• [Work to complete] Rewrite the records from the line with "collector number: 51231b" up to and including the line with "collector number: 1784", changing "locality" to "site" and leaving everything else intact. Return only those lines.

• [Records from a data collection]
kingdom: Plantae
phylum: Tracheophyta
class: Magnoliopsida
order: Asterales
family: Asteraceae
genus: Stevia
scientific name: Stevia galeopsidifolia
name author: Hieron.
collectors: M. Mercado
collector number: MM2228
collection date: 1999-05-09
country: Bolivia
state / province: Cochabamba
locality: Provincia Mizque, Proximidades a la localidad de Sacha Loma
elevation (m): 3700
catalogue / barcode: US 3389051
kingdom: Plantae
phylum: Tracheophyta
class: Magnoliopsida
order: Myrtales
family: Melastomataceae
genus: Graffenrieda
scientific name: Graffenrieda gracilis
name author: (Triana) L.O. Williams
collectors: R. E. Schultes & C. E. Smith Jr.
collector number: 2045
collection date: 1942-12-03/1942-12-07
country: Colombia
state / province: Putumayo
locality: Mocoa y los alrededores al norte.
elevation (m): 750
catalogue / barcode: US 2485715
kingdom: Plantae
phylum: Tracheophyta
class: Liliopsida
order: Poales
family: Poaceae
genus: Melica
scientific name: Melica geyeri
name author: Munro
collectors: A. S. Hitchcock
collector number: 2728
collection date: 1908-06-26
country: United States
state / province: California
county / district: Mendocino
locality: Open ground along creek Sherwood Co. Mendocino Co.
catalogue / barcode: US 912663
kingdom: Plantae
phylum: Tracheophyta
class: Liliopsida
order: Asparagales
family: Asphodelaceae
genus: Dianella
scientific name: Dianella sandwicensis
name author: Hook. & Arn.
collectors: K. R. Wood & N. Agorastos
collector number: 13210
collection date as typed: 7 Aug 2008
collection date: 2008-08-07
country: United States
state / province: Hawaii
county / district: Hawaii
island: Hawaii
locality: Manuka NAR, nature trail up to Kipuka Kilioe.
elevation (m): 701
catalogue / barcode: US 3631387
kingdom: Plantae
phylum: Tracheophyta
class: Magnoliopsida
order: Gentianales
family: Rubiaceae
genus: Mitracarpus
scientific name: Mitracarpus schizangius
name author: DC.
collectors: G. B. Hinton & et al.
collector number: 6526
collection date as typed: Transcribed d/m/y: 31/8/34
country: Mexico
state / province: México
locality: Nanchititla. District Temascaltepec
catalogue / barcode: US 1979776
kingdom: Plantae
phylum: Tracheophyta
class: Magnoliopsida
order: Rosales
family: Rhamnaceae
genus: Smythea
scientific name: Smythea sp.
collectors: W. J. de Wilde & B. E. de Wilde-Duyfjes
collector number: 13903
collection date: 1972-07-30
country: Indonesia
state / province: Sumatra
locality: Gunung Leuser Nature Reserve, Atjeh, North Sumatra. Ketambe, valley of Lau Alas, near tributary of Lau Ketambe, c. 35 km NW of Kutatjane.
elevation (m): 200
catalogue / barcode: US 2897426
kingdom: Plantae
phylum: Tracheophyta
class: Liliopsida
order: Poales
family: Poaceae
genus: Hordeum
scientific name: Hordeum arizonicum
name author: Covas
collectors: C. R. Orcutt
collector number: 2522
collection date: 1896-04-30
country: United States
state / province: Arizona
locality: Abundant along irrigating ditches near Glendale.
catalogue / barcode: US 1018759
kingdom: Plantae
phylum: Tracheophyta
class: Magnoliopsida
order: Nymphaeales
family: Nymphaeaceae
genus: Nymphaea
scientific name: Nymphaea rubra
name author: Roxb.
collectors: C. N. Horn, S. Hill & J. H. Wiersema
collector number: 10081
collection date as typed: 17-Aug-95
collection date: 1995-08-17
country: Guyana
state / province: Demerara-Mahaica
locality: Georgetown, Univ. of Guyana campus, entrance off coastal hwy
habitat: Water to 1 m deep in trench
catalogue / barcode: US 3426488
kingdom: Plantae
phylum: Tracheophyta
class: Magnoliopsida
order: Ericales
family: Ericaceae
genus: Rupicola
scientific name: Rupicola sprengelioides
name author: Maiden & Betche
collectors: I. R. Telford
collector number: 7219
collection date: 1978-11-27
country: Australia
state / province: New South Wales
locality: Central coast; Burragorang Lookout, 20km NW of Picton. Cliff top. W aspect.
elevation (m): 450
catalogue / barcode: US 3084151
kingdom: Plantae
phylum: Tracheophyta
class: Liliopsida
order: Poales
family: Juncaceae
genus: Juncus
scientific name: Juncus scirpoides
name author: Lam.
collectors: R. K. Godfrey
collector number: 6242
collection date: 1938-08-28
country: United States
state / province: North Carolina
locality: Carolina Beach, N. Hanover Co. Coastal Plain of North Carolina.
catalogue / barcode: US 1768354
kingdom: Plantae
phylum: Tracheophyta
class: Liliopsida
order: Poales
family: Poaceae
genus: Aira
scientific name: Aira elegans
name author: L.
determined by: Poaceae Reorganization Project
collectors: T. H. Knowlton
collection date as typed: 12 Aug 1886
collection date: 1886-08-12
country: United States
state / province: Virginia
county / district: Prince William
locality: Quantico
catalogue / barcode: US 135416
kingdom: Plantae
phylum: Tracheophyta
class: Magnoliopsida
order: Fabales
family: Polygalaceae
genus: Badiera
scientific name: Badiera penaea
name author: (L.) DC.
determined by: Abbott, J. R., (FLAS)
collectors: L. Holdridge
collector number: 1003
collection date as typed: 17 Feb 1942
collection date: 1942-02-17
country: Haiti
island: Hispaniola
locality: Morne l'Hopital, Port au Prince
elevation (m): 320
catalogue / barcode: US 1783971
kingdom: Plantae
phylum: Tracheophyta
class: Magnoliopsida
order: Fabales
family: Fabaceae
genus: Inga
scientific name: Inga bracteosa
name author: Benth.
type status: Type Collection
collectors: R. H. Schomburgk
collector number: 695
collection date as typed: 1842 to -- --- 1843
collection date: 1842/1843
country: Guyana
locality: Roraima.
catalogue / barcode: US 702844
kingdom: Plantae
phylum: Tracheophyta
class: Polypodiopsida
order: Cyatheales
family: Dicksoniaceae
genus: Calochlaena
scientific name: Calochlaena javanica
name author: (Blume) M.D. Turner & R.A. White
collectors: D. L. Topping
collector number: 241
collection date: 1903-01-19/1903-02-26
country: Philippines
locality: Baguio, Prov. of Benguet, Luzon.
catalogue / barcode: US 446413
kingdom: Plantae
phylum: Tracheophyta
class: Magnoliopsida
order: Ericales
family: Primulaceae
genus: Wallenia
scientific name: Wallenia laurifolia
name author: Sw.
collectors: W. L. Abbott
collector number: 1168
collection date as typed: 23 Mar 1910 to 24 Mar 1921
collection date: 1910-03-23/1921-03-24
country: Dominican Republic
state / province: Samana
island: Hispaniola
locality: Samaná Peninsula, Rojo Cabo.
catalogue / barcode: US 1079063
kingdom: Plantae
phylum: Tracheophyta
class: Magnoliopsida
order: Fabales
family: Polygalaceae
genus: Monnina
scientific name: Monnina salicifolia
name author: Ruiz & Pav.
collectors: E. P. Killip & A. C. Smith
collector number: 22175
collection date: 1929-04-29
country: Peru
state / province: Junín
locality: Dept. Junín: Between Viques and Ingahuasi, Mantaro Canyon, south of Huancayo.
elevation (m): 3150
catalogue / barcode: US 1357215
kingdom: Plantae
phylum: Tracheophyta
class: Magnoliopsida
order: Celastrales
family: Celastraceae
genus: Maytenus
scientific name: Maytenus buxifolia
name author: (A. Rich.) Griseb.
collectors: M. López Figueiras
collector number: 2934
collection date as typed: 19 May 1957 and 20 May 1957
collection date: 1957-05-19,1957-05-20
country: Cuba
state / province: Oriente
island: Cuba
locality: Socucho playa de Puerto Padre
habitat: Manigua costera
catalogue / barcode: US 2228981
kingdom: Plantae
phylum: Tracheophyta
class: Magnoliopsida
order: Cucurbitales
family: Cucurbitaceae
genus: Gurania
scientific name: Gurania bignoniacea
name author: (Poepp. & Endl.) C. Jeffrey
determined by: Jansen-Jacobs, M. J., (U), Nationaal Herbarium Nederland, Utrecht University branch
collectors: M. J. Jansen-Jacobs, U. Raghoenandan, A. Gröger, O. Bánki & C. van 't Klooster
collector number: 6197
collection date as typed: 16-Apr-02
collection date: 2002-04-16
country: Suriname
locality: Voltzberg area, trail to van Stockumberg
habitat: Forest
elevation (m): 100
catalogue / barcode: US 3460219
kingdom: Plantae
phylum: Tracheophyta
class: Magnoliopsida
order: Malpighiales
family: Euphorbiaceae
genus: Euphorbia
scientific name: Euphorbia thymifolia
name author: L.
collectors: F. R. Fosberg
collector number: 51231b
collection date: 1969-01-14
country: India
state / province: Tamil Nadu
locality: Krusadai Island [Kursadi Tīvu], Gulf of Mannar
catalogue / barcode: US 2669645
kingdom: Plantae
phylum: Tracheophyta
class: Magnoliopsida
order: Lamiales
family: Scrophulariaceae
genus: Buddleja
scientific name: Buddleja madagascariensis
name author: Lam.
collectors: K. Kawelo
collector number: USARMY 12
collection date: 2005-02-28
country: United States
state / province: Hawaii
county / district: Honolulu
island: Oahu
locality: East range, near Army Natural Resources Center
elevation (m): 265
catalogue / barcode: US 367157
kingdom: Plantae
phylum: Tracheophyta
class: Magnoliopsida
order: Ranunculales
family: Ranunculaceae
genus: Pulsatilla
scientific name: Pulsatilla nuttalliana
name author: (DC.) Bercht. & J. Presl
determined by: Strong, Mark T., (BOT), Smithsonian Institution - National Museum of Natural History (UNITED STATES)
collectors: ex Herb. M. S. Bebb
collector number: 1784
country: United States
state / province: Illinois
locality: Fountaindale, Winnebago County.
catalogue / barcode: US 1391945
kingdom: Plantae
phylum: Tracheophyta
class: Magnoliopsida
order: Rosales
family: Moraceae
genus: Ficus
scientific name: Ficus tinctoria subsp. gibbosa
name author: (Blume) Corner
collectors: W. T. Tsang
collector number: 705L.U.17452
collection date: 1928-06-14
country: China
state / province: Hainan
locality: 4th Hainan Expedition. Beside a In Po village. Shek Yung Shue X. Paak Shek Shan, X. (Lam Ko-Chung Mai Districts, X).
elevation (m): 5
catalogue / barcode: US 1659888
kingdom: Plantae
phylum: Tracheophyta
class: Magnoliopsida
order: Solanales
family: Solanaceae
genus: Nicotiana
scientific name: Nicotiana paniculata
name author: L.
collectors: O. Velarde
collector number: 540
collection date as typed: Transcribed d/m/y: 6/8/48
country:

• [Final answer]
collector number: 51231b
collection date: 1969-01-14
country: India
state / province: Tamil Nadu
site: Krusadai Island [Kursadi Tīvu], Gulf of Mannar
catalogue / barcode: US 2669645
kingdom: Plantae
phylum: Tracheophyta
class: Magnoliopsida
order: Lamiales
family: Scrophulariaceae
genus: Buddleja
scientific name: Buddleja madagascariensis
name author: Lam.
collectors: K. Kawelo
collector number: USARMY 12
collection date: 2005-02-28
country: United States
state / province: Hawaii
county / district: Honolulu
island: Oahu
site: East range, near Army Natural Resources Center
elevation (m): 265
catalogue / barcode: US 367157
kingdom: Plantae
phylum: Tracheophyta
class: Magnoliopsida
order: Ranunculales
family: Ranunculaceae
genus: Pulsatilla
scientific name: Pulsatilla nuttalliana
name author: (DC.) Bercht. & J. Presl
determined by: Strong, Mark T., (BOT), Smithsonian Institution - National Museum of Natural History (UNITED STATES)
collectors: ex Herb. M. S. Bebb
collector number: 1784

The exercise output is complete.